__Source document__
▼▼▼
Updated on May 15, 2009

There are Teachers...

There are a handful of high school teachers who will always be seared into my memory.

One was the amazing Dr. Ornery*.

Although she had a PhD. she taught High School Advanced Placement European and Advanced Placement American History. A spinster, with tight pepper curls and a mouth drawn into a thin line, she used to sit in the stalls of the girl's restroom and listen to the teenage gossip. Our hearts would jump when we saw her shiny penny loafers with the root beer barrel tassels peeking out underneath the squat, metal doors. Sometimes she would tell the class the things she overheard in the bathroom. One time we noticed her shoes after laughing about her. We made a speedy exit and I spent the next hour quaking in her class, wondering if she would be able to determine that I was one of the girls who had laughed at her.
▲▲▲
(Saved entries)
▼▼▼
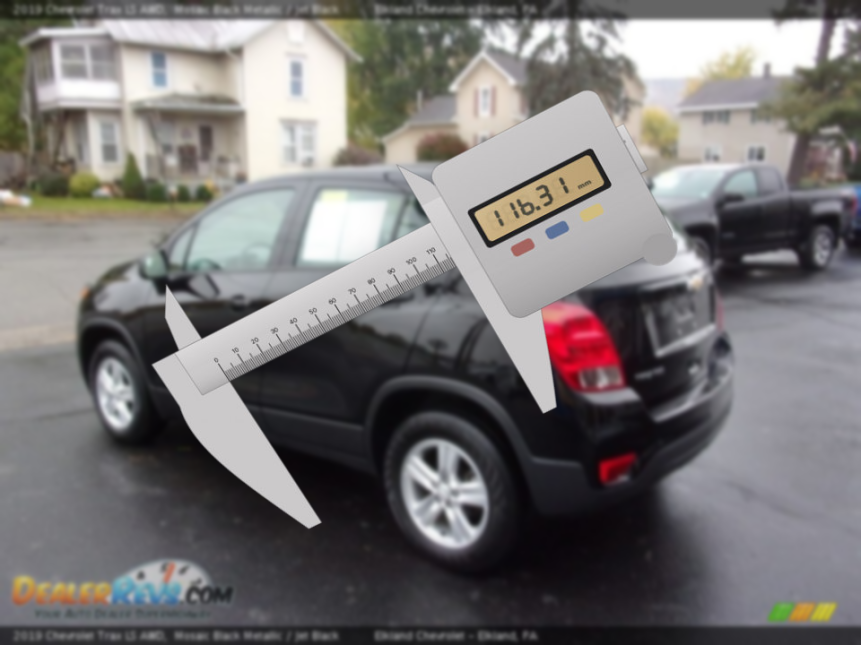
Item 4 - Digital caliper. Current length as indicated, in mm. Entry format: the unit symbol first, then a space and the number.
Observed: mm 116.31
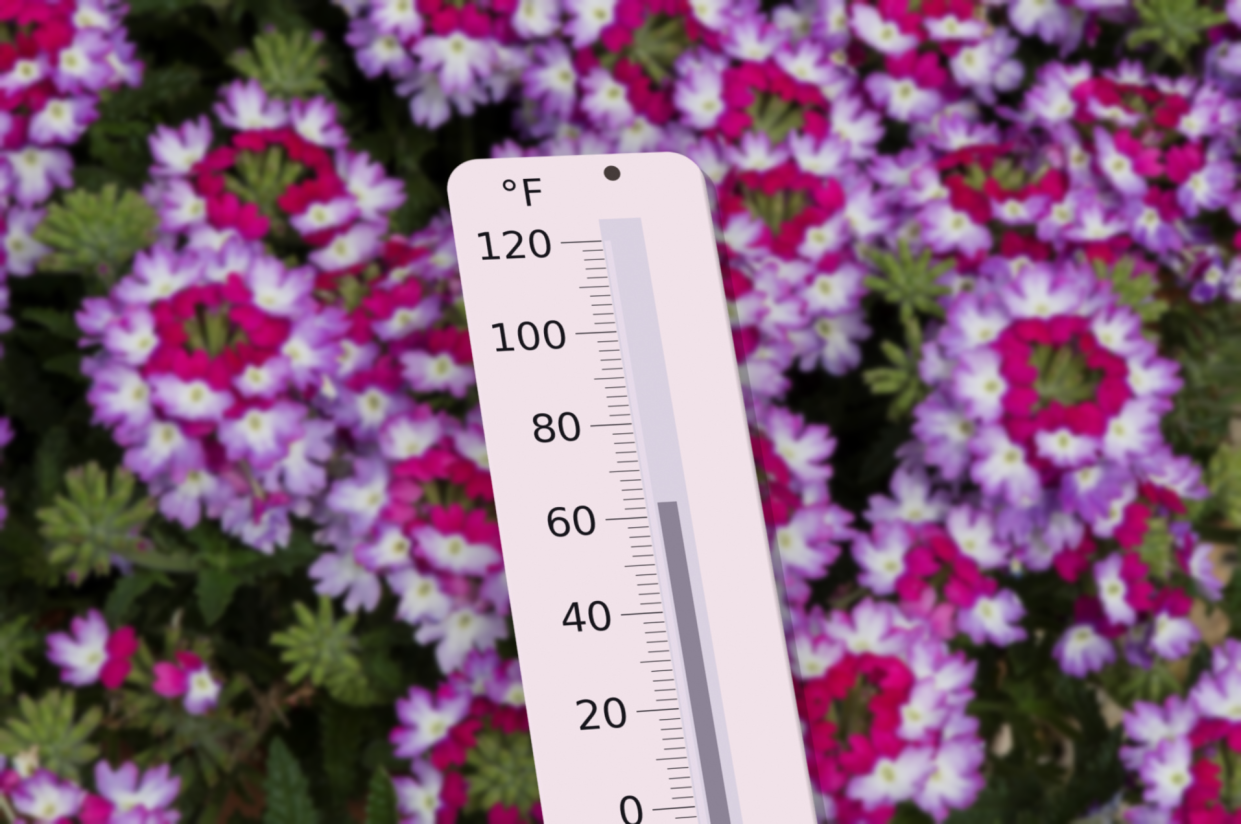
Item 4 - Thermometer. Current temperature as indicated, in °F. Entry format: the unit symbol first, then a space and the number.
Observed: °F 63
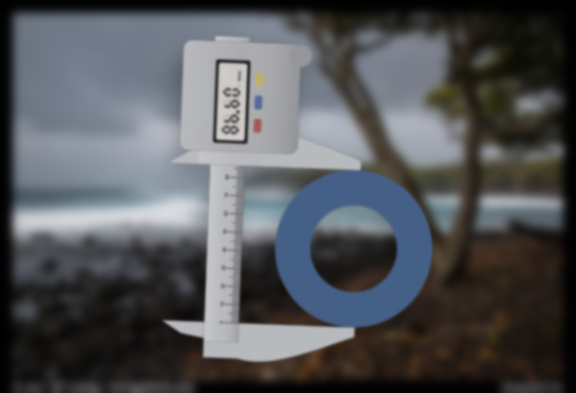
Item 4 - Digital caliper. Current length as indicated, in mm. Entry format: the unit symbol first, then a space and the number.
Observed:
▲▲▲
__What is expected__
Summarize the piece about a memorable high school history teacher in two sentences.

__Expected answer__
Dr. Ornery, who held a PhD, taught Advanced Placement European and American History in high school and would sit in the girls' restroom stalls listening to teenage gossip, sometimes repeating what she overheard to the class. Once, after laughing about her and then noticing her tasseled penny loafers under a stall door, the writer made a speedy exit and spent the next hour in her class afraid she would figure out who had laughed.